HUNTARA SWADAYA. Amaq Pandiana dan keluarga beraktivitas di depan huntara swadaya di Dusun Dasan Tengak Timuk, Desa Sembalun Timba Gading, Kecamatan Sembalun, Lombok Timur. (Foto: Rosidin/MP) |
MATARAM - Gempa bumi 2018 merusak lebih dari 222 ribu rumah penduduk di Nusa Tenggara Barat (NTB). Meski pemerintah pusat sudah menggelontorkan dana lebih dari Rp5 Triliun untuk bantuan stimulan, proses rehabilitasi dan rekonstruksi nampaknya masih berjalan lamban dan penuh kendala lapangan.
Setahun pasca Gempa, hingga 5 Agustus 2019, tercatat baru 60 ribu rumah berhasil dibangun kembali dan juga diperbaiki, serta 99 ribu lebih yang masih dalam proses pengerjaan.
Sementara 62 ribu sisanya, belum jelas nasibnya. Belum tersentuh maksimal program rehabilitasi dan rekonstruksi. Jika dikonversi tiap rumah minimal dihuni sebanyak 4 jiwa saja, maka bisa diperkirakan lebih dari 240 ribu jiwa masyarakat korban gempa 2018 di NTB, sampai saat ini belum bisa menempati hunian mereka seperti sediakala.
Masyarakat korban gempa bumi di sejumlah Desa di Kecamatan Sembalun, Lombok Timur masih harus bertahan hidup di hunian sementara (Huntara) swadaya dan tenda darurat.
"Iya sudah satu tahun ini. Ya kami hidup di huntara swadaya ini, karena memang belum ada bantuan," kata Lukman (45) warga Dusun Baret, Desa Sembalun Lawang, Kecamatan Sembalun, Selasa (6/8) kepada Mandalikapost.com di Sembalun.
Lukman dan keluarga menempati huntara swadaya dari bahan seadanya. Dindingnya dari bekas terpal di masa mengungsi dahulu, sementara atap juga terpal yang sebagian disisipi seng bekas atap bangunan rumah lama.
Rumah Lukman ambruk saat gempa bumi terjadi 29 Juli 2018 lalu. Sejak itu ia bersama istri dan tiga anaknya kehilangan tempat berteduh yang nyaman.
Lepas dari dinginnya pengungsian enam bulan yang lalu, Lukman dan keluarga kembali menempati huntara swadaya yang dibangun seadanya di pelataran di dekat bekas reruntuhan rumah lama mereka. Hingga saat ini.

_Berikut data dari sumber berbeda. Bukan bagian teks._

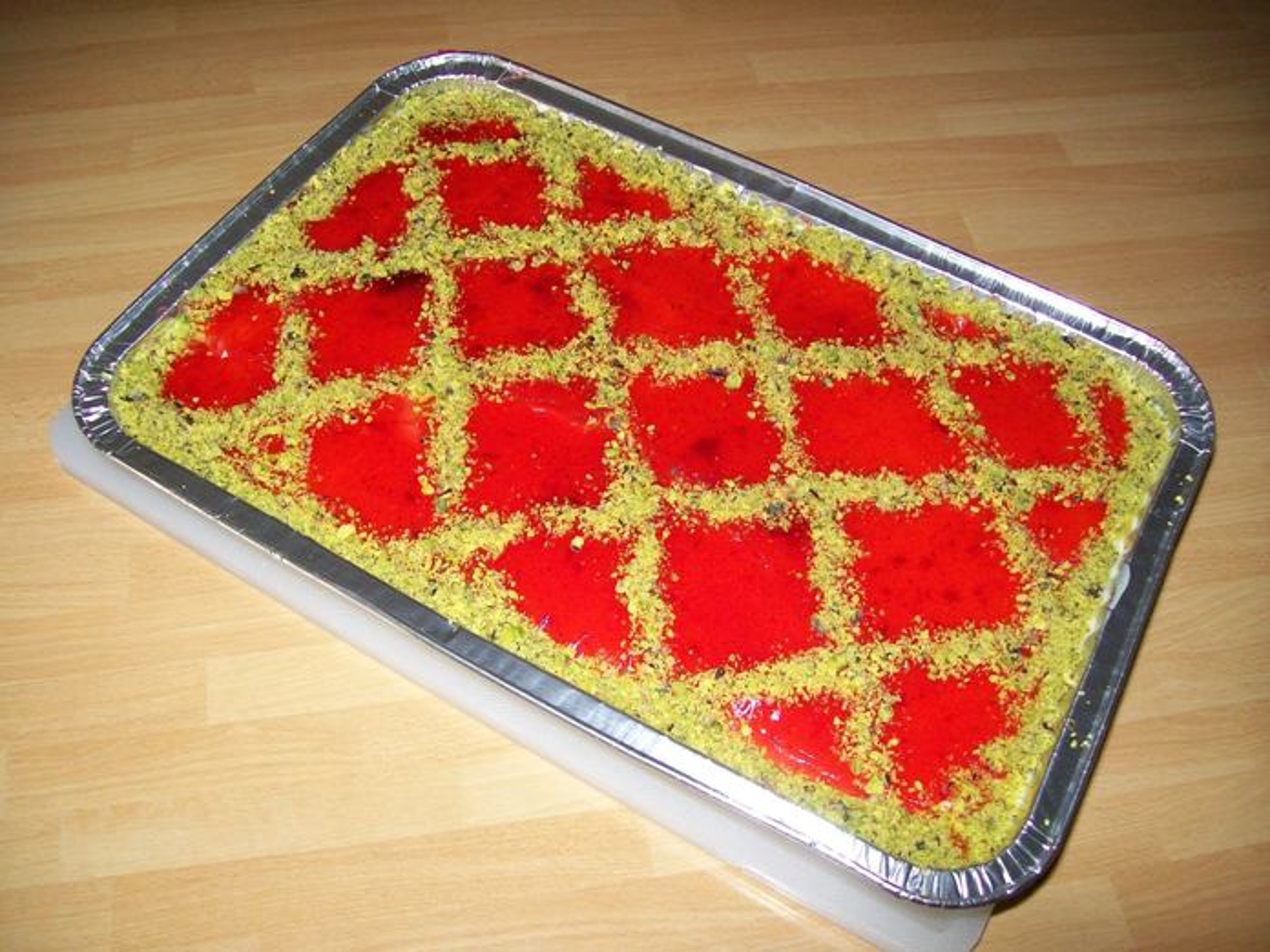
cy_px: 476
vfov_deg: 41.8
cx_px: 635
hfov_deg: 54.0
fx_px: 1247
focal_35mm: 34
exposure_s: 1/60
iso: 160
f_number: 2.7
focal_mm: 6.1
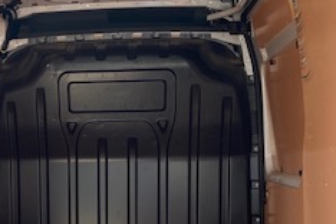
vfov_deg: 18.0
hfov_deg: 26.8
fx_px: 691
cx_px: 63
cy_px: 223
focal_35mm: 74
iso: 32
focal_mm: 4.25
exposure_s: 1/122
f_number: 1.8
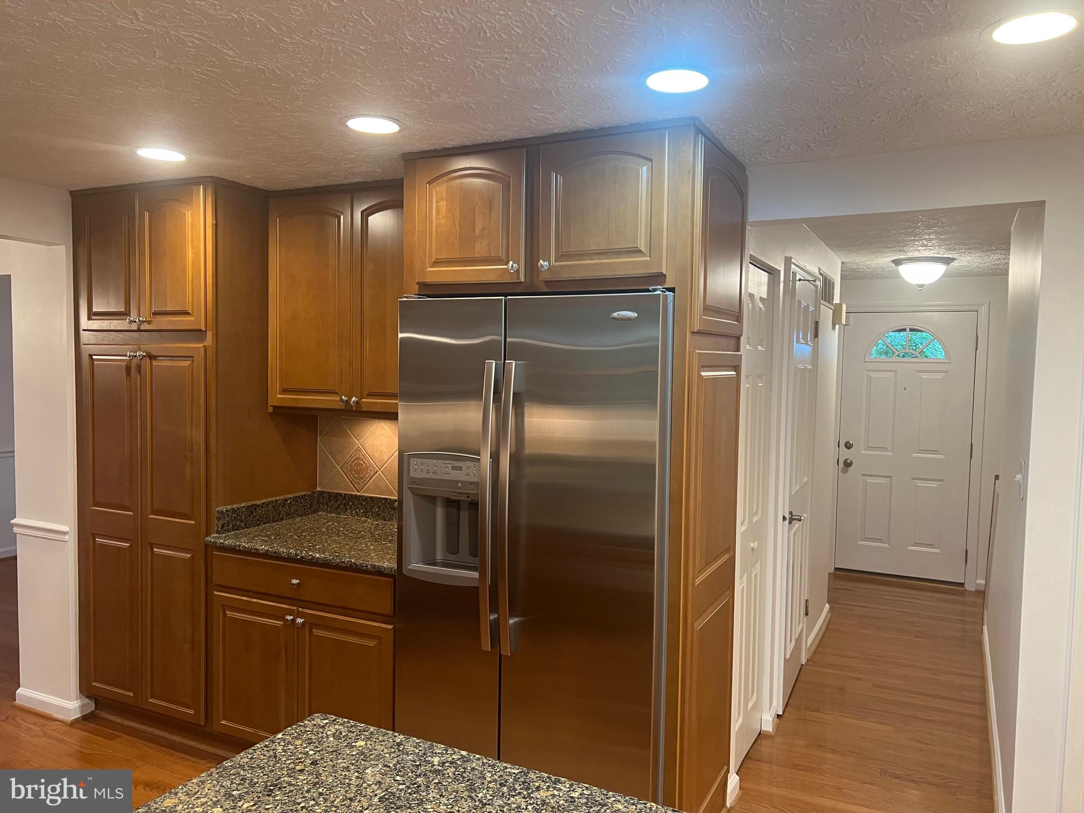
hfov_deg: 67.3
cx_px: 542
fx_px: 814
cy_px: 406
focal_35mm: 26
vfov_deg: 53.1
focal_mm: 5.7
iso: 125
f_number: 1.5
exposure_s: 1/60
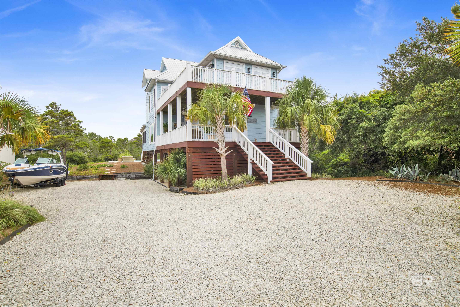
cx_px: 230
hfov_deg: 90.0
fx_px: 230
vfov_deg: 67.4
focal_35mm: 18
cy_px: 154
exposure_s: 1/125
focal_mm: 18
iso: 200
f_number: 11
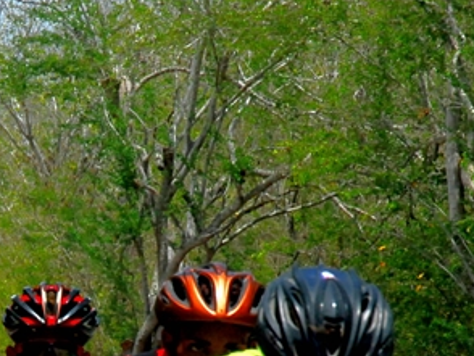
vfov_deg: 3.6
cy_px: 399
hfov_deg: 4.8
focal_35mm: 412
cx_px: 45
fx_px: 5650
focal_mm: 105
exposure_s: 1/640
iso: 400
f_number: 13
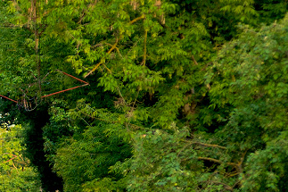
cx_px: -182
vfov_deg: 1.8
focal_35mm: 744
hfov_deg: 2.8
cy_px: 208
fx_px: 5949
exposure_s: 1/640
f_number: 3.2
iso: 250
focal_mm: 200
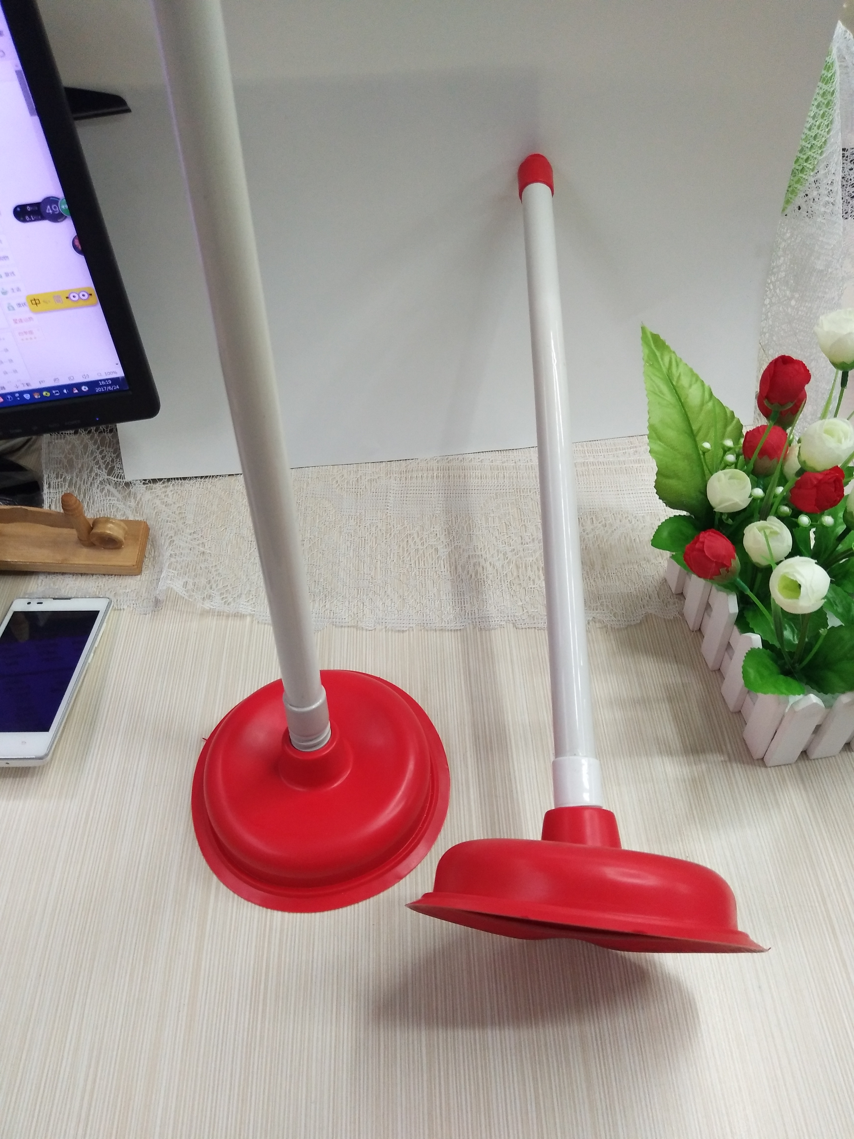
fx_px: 855
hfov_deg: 53.1
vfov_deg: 67.3
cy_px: 570
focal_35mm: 26
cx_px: 427
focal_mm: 3.88
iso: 250
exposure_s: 1/50
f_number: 2
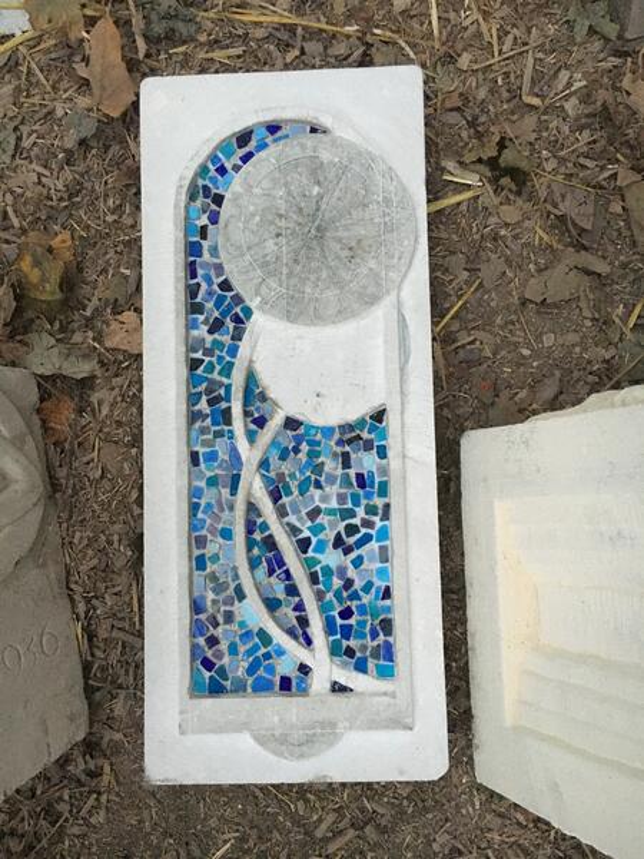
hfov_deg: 48.2
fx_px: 719
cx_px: 322
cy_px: 430
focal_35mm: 29
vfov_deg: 61.7
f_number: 2.2
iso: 320
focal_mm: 4.15
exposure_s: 1/17
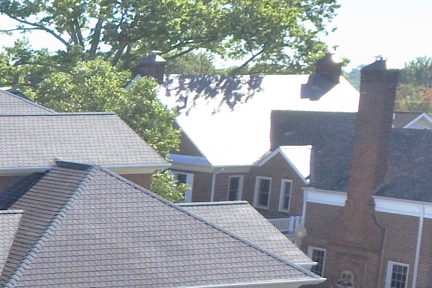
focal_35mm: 82
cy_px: 233
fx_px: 984
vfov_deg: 16.5
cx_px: -375
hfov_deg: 18.5
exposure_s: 1/1155
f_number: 2.8
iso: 100
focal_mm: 3.61
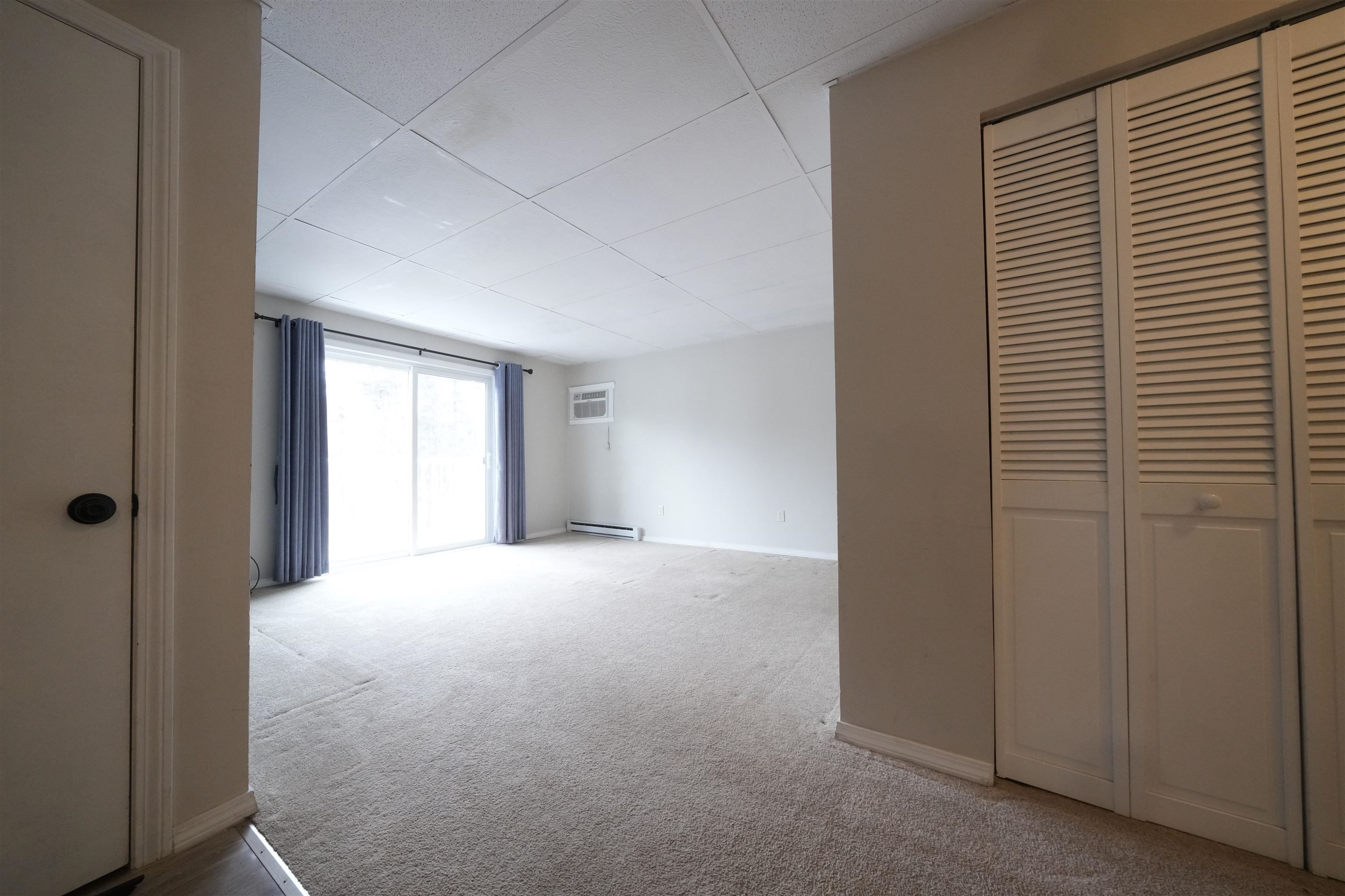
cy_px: 448
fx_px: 448
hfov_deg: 112.6
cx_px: 672
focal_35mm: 12
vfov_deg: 90.0
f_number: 11
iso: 3200
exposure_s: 1/30
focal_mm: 12
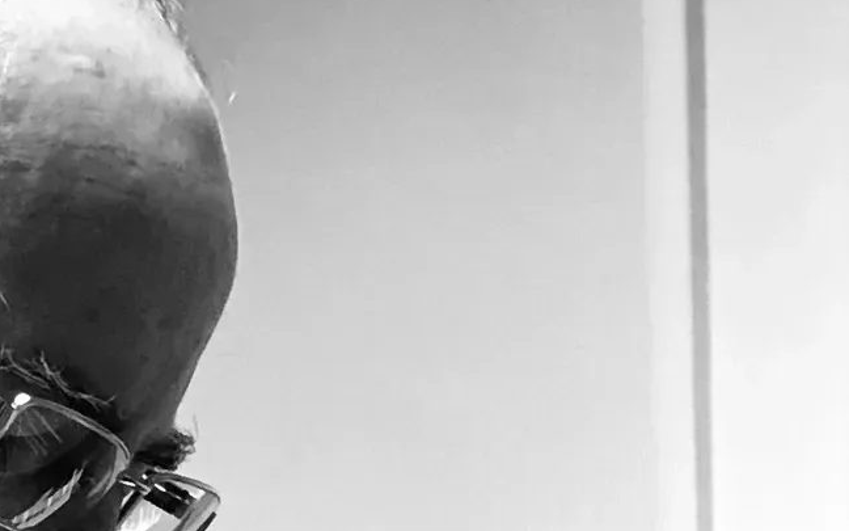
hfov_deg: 15.1
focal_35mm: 134
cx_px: -118
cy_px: 717
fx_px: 3100
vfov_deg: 9.6
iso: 200
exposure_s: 1/60
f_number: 2.2
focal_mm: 2.87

Huntara swadaya milik keluarga Lukman di Dusun Baret, Desa Sembalun Lawang, Kecamatan Sembalun. |
Di Dusun Dasan Tengak Timuk, Desa Sembalun Timba Gading, nasib yang sama dialami Amaq Pandiana (52). Bersama istri, dan juga anak serta menantu dan empat cucunya, Amaq harus rela berbagi tenda dan huntara swadaya.
"Sebelum (rumah rusak karena) gempa tahun lalu, memang anak dan menantu tinggal satu rumah dengan saya. Jadi sampai sekarang karena belum terima bantuan, ya kita juga tinggal sama-sama di rumah seadanya ini lah," kata Amaq Pandiana.
Seperti juga Lukman, Amaq Pandiana mengaku belum menerima bantuan stimulan untuk pembangunan rumah kembali. Meski sudah didata dan diverifikasi, hingga kini Amaq belum mendapatkan buku rekening tabungan bantuan stimulan.
"Sudah tanya ke (pemerintah) Desa, tapi Desa juga tidak ada jawaban. Kami pasrah saja akhirnya," kata Amaq Pandiana.
Lukman dan Amaq Pandiana hanya dua dari puluhan keluarga korban gempa bumi yang bernasib sama di Kecamatan Sembalun Lombok Timur. Mereka menjadi penyintas gempa yang terpaksa bertahan dengan kemampuan seadanya, walau dana stimulan yang seharusnya menjadi hak mereka sudah dikucurkan oleh pemerintah pusat ke daerah.
Sembalun dan Sambelia, adalah dua Kecamatan paling terdampak di saat gempa bumi pertama berkekuatan 6.4 Magnitudo mengguncang Lombok, pada Minggu pagi 29 Juli 2018, setahun yang lalu.
Di Kecamatan ini juga, Presiden Joko Widodo pertama kali menjanjikan bantuan stimulan Rp50 juta untuk tiap keluarga korban gempa yang rumahnya rusak. Satu tahun yang lalu.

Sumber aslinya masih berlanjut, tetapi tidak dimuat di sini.